HANGZHOU, CHINA - Chinese tech startup DeepSeek reported a cyber attack on Monday that hindered new user registrations on their site.

The company, known for its AI chatbot that's making waves in the tech industry, announced it had faced “large-scale malicious attacks” on its services. Existing registered users, however, were able to log in without issues, according to DeepSeek.

Last month, DeepSeek gained significant attention in the AI field with the release of a new AI model that it claimed matched the capabilities of models from U.S. firms like OpenAI, the creator of ChatGPT. Additionally, the model was touted as more cost-effective, utilizing expensive Nvidia chips more efficiently for training the system on vast amounts of data. The chatbot's accessibility increased further with its debut on Apple and Google app stores earlier this year.

By Monday, DeepSeek’s AI assistant had risen to the top as the No. 1 free app on Apple’s iPhone store. Its surge in popularity sparked discussions about the competition between the U.S. and China in AI development. However, some U.S. tech industry analysts expressed concerns that the Chinese startup had managed to rival leading American companies in generative AI at a fraction of the cost.

DeepSeek, founded in Hangzhou, China in 2023, launched its first AI large language model later that year.

AI models, from ChatGPT to DeepSeek, rely on advanced chips for their training.
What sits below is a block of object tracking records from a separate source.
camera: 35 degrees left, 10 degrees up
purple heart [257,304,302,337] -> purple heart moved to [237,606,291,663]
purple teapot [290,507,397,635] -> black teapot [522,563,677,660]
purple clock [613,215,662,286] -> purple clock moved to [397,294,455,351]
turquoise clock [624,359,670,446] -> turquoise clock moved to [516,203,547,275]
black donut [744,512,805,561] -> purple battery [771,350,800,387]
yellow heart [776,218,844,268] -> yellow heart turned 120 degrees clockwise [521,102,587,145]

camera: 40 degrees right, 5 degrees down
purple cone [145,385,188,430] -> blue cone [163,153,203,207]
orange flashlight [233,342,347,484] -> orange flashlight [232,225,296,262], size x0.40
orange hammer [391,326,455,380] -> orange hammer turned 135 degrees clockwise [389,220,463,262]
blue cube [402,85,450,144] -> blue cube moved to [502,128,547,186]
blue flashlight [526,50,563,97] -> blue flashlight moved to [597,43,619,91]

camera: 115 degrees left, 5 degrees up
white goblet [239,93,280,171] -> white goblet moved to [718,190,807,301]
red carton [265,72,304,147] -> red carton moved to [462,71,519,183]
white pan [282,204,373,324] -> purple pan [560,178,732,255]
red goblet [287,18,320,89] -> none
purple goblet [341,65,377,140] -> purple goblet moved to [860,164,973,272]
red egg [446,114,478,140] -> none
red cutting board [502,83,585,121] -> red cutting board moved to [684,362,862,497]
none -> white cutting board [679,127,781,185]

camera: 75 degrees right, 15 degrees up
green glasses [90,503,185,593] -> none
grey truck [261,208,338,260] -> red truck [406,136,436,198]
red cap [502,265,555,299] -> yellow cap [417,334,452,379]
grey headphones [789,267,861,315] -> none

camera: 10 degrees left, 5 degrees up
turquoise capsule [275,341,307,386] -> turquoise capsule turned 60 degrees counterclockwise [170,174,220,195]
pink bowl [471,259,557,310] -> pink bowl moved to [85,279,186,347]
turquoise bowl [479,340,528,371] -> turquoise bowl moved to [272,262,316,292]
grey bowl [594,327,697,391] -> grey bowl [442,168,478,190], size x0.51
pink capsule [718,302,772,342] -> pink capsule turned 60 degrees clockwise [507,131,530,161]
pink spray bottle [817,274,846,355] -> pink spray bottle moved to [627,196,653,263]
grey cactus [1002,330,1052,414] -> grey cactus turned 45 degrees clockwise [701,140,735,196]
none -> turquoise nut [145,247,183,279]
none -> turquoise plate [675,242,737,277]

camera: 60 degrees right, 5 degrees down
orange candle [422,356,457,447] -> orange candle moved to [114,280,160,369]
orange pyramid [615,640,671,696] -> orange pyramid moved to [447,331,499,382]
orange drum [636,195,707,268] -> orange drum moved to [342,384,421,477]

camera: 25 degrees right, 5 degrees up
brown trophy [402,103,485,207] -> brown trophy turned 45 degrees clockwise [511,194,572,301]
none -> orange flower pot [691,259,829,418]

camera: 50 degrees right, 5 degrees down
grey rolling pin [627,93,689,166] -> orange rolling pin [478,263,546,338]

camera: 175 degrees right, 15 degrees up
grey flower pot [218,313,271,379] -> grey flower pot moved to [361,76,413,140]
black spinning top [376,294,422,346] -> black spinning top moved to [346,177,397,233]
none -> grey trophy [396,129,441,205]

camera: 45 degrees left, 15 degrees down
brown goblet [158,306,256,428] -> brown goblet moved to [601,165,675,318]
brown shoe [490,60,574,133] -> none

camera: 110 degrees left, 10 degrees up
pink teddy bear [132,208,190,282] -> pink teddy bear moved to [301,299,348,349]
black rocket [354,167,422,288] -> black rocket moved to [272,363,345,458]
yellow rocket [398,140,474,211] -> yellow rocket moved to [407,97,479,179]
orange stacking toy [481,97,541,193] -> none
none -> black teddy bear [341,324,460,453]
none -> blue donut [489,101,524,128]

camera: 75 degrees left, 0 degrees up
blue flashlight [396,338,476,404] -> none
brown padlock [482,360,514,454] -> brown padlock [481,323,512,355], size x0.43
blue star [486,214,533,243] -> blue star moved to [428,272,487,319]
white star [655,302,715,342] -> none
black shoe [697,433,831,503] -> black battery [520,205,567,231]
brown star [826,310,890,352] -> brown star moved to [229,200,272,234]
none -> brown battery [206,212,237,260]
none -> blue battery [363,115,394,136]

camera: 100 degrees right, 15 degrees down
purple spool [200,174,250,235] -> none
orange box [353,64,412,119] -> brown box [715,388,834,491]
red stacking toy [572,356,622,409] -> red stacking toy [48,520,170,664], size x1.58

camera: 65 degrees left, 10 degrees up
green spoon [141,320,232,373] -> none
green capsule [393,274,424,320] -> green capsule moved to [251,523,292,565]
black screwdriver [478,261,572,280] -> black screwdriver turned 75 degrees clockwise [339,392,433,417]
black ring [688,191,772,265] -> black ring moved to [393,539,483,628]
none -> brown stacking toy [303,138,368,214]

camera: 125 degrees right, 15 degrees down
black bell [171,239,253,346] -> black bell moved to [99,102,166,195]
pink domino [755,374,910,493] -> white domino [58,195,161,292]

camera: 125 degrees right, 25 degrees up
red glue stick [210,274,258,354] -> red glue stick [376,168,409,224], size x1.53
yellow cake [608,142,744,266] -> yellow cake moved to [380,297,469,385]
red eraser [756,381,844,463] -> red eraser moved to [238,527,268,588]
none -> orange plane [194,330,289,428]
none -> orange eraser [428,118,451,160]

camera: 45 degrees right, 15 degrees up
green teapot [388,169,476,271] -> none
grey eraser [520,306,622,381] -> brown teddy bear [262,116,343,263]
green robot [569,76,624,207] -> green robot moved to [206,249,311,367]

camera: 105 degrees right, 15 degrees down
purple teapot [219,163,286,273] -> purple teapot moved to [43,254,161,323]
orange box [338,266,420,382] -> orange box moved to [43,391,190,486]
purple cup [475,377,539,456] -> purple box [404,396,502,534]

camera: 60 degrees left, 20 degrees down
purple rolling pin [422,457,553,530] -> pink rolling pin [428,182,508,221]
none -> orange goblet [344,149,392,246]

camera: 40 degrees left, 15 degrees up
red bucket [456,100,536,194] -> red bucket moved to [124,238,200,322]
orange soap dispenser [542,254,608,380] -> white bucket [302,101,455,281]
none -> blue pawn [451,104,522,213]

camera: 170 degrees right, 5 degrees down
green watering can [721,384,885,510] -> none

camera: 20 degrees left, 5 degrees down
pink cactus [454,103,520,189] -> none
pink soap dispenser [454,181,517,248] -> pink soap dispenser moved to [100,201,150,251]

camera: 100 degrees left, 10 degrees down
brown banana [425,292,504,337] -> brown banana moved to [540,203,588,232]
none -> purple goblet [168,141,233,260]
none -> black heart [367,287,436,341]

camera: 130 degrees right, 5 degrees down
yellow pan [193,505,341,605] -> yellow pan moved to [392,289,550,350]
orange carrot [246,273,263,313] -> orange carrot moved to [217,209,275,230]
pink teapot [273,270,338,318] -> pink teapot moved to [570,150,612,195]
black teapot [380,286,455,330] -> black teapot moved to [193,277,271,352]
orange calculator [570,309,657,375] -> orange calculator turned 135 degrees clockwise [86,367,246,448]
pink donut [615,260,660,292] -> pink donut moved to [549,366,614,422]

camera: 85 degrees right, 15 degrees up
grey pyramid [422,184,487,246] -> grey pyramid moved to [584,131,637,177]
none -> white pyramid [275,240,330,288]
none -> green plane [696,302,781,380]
Since 2021, the Biden administration has expanded bans aimed at preventing these chips from being exported to China and used to train AI models by Chinese firms.

However, in a paper last month, DeepSeek researchers claimed that the DeepSeek-V3 was trained using Nvidia's H800 chips, costing under $6 million. Though this detail is disputed, the assertion that less powerful chips were used compared to the advanced Nvidia products restricted by Washington, along with the relatively low training costs, has led U.S. tech executives to question the effectiveness of tech export controls.

DeepSeek, a small startup founded in Hangzhou, China, in 2023, remains relatively unknown. It emerged the same year search engine giant Baidu released the first Chinese AI large-language model.

Since then, numerous Chinese tech companies, both large and small, have released their AI models. However, DeepSeek has become the first to be praised by the U.S. tech industry for matching or even surpassing the performance of state-of-the-art U.S. models.